» TASK PROMPT:
Each line below with the string "right" should be copied.

--- SOURCE DATA Enclosed Below ---

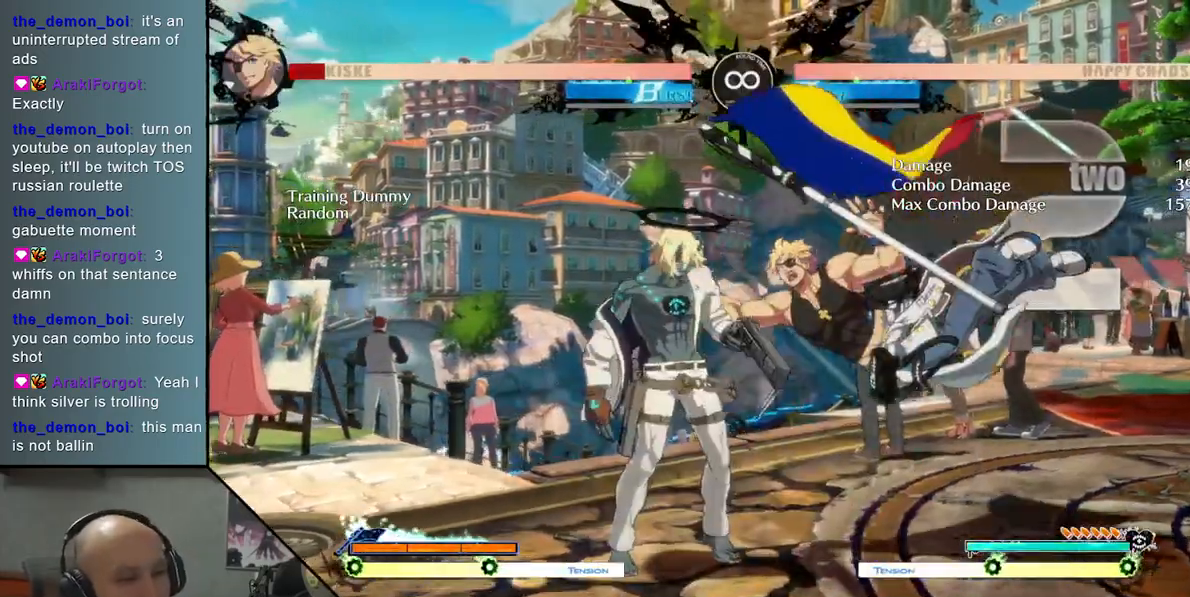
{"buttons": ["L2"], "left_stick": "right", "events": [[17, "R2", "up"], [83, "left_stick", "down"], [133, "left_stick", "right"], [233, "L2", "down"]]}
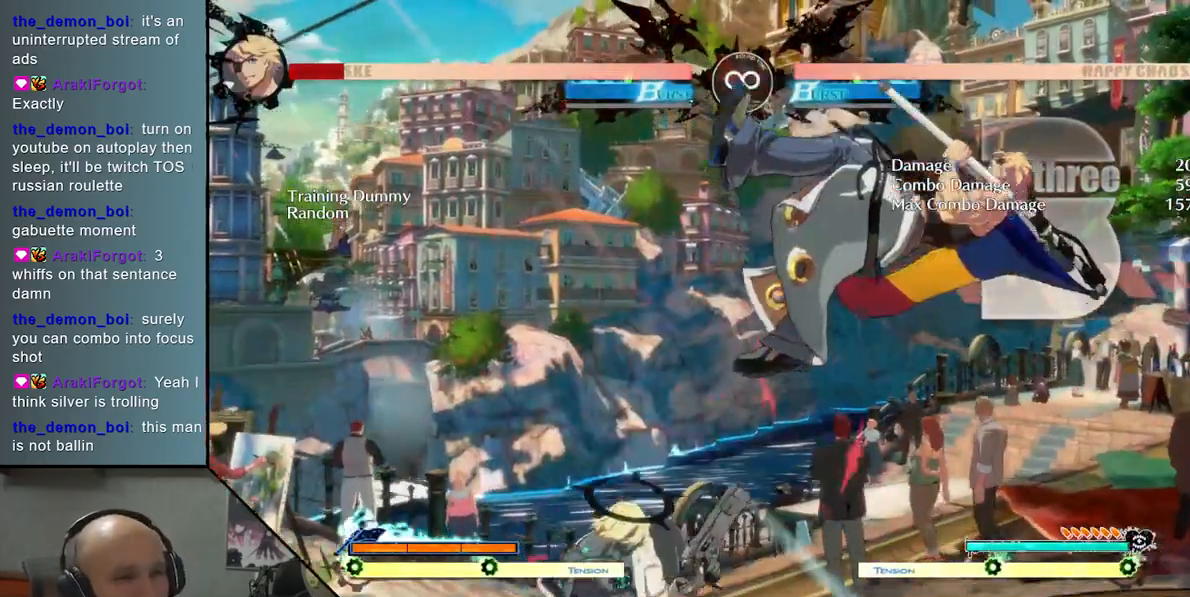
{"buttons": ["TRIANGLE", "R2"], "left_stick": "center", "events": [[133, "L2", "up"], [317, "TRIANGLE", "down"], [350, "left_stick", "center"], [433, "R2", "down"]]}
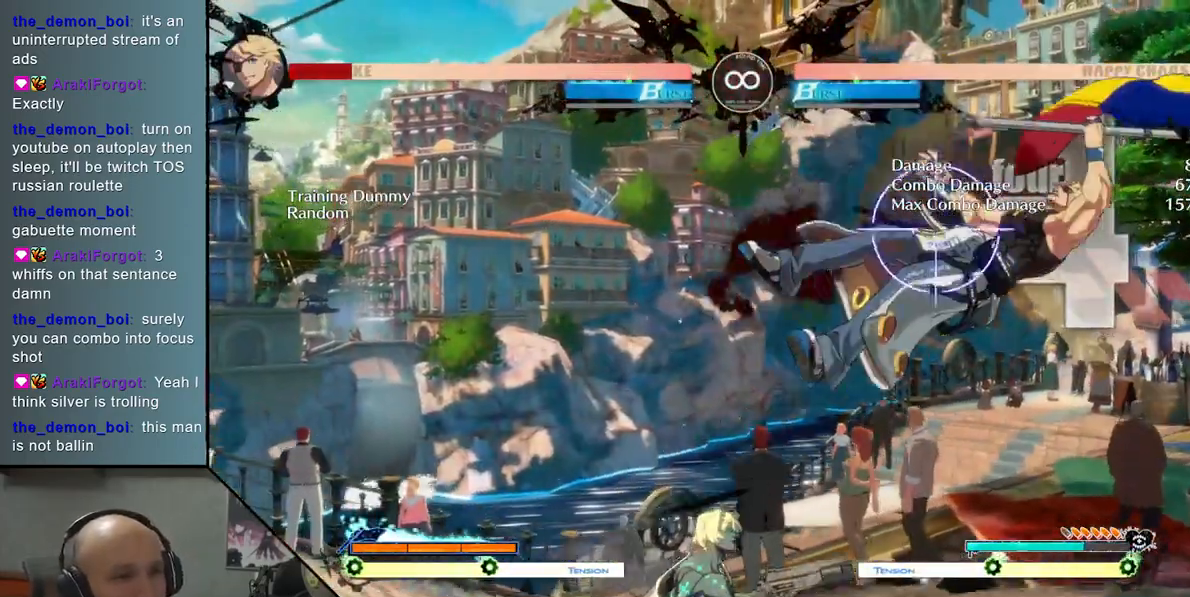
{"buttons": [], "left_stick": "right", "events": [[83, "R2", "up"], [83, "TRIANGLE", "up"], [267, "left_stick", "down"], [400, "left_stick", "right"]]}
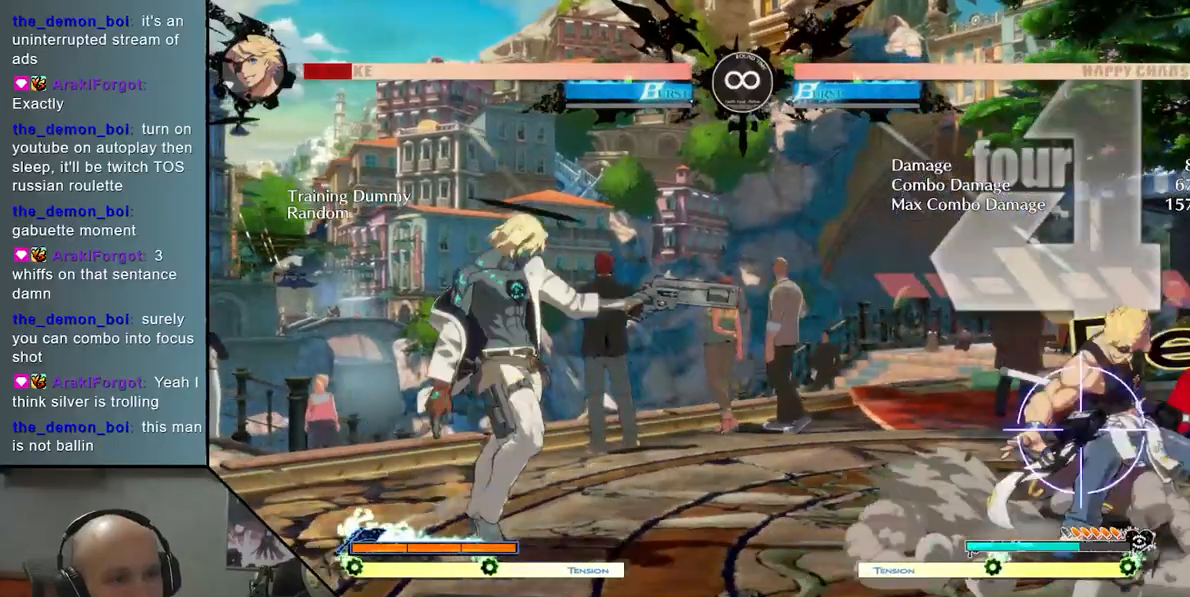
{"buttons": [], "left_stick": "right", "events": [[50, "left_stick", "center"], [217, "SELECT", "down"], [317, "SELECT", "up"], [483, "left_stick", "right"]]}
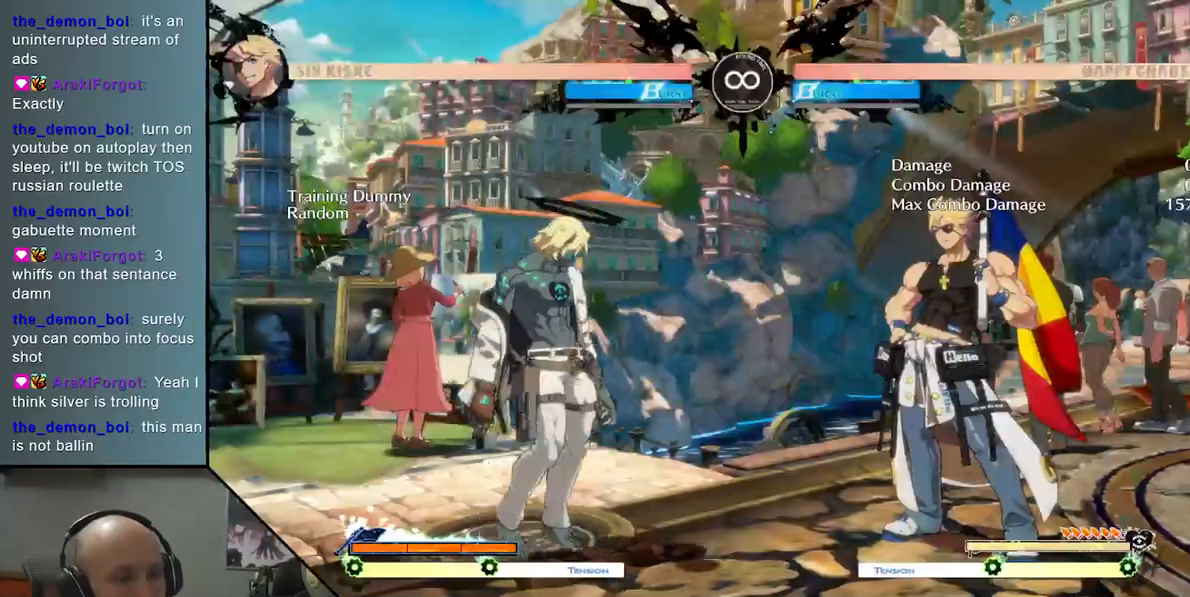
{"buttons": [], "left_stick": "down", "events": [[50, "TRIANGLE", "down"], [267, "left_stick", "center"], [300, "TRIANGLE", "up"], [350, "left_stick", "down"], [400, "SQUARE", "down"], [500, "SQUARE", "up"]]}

--- End of Enclosed SOURCE DATA ---

» COMPLETED TASK:
{"buttons": ["L2"], "left_stick": "right", "events": [[17, "R2", "up"], [83, "left_stick", "down"], [133, "left_stick", "right"], [233, "L2", "down"]]}
{"buttons": [], "left_stick": "right", "events": [[83, "R2", "up"], [83, "TRIANGLE", "up"], [267, "left_stick", "down"], [400, "left_stick", "right"]]}
{"buttons": [], "left_stick": "right", "events": [[50, "left_stick", "center"], [217, "SELECT", "down"], [317, "SELECT", "up"], [483, "left_stick", "right"]]}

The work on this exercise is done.